• [What the task asks]:
Nothing but the lines below between the line holding "August 7, 2018" and the line holding "The Beat AML", inclusive, should appear in the answer, each set down exactly.

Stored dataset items
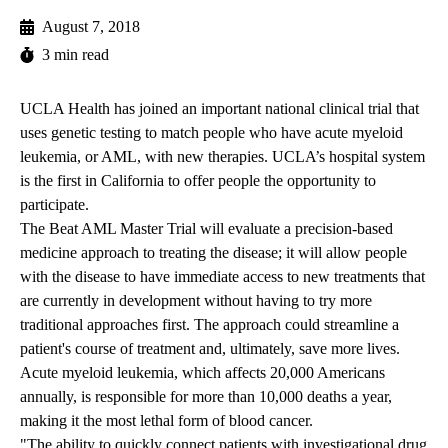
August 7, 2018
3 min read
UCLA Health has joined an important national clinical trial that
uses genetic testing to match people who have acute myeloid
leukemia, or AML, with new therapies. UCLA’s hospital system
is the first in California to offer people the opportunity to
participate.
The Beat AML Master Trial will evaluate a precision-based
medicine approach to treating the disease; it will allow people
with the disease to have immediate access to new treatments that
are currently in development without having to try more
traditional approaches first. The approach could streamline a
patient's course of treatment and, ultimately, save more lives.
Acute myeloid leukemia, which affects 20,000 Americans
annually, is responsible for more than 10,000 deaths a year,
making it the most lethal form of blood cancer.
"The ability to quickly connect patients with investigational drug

...

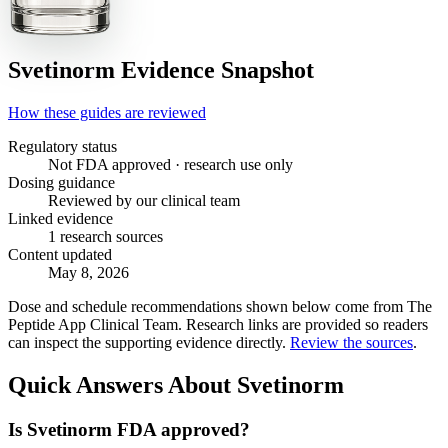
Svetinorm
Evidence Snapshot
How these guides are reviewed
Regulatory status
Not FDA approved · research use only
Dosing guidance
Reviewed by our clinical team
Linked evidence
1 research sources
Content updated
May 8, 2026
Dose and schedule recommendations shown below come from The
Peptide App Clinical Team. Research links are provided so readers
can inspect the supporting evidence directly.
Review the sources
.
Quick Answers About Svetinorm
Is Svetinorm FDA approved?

• [Answer to the problem]:
August 7, 2018
3 min read
UCLA Health has joined an important national clinical trial that
uses genetic testing to match people who have acute myeloid
leukemia, or AML, with new therapies. UCLA’s hospital system
is the first in California to offer people the opportunity to
participate.
The Beat AML Master Trial will evaluate a precision-based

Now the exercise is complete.